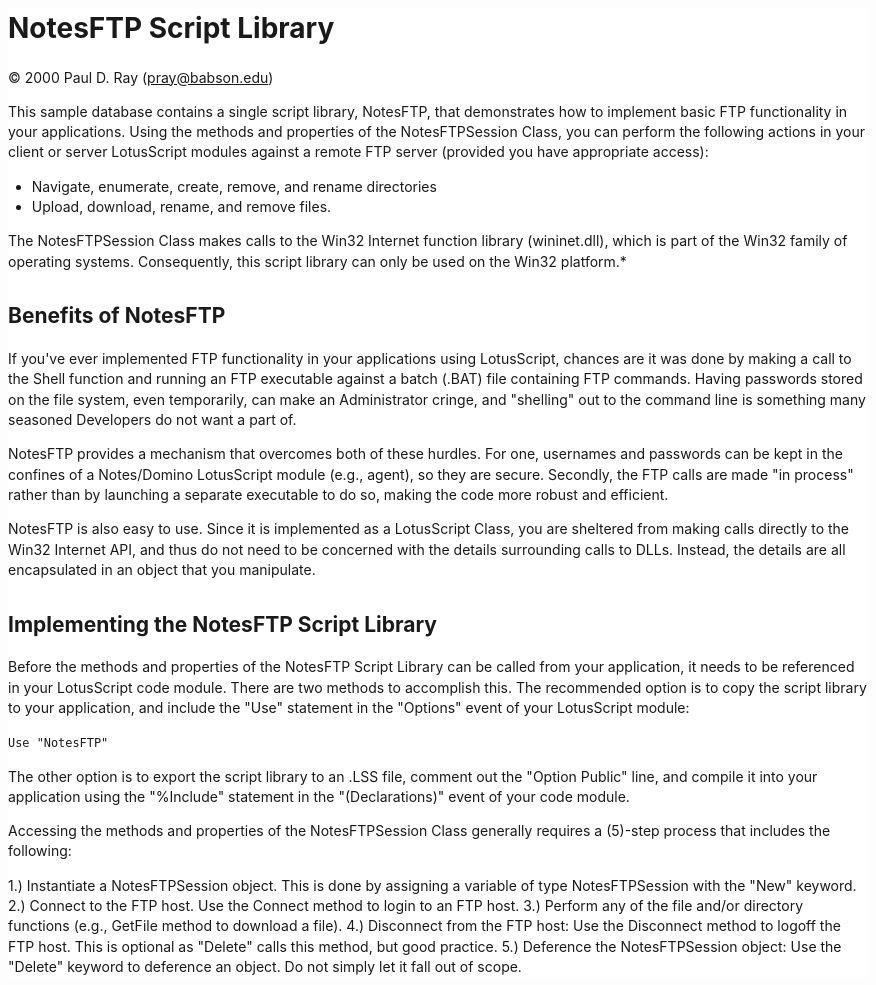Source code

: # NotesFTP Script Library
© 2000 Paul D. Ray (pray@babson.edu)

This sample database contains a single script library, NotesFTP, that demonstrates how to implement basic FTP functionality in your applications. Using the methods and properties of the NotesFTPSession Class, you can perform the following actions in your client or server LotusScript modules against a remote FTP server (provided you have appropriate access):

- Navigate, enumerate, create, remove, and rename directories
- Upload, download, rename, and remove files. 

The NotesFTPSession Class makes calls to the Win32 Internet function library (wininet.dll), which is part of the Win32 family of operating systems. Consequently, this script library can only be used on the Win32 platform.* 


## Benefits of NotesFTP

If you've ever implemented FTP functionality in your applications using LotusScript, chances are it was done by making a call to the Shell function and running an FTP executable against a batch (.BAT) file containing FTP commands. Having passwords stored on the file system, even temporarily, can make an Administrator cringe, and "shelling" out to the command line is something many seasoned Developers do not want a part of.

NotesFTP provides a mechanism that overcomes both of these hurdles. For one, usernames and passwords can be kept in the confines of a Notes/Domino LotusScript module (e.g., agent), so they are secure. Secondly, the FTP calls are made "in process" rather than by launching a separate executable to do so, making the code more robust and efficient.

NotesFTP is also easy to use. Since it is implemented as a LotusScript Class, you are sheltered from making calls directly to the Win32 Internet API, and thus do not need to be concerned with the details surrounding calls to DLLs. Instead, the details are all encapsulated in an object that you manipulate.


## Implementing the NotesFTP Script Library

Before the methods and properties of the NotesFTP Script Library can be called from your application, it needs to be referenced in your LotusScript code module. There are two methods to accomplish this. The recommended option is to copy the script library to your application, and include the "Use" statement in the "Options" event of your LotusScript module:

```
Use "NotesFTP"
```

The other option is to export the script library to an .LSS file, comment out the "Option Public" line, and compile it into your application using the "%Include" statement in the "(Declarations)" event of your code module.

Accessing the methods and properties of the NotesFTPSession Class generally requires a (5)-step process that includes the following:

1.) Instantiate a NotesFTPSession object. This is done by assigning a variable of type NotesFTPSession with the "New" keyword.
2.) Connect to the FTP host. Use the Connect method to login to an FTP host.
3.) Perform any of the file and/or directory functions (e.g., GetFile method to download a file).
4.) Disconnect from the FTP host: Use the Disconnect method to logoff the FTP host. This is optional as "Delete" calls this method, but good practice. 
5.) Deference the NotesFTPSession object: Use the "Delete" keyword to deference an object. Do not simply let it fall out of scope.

__Task to complete__:
Above are the entries. Quote exactly the lines from the one bearing "## Benefits of NotesFTP" through the one bearing "NotesFTP provides a".

__Reply to the exercise__:
## Benefits of NotesFTP

If you've ever implemented FTP functionality in your applications using LotusScript, chances are it was done by making a call to the Shell function and running an FTP executable against a batch (.BAT) file containing FTP commands. Having passwords stored on the file system, even temporarily, can make an Administrator cringe, and "shelling" out to the command line is something many seasoned Developers do not want a part of.

NotesFTP provides a mechanism that overcomes both of these hurdles. For one, usernames and passwords can be kept in the confines of a Notes/Domino LotusScript module (e.g., agent), so they are secure. Secondly, the FTP calls are made "in process" rather than by launching a separate executable to do so, making the code more robust and efficient.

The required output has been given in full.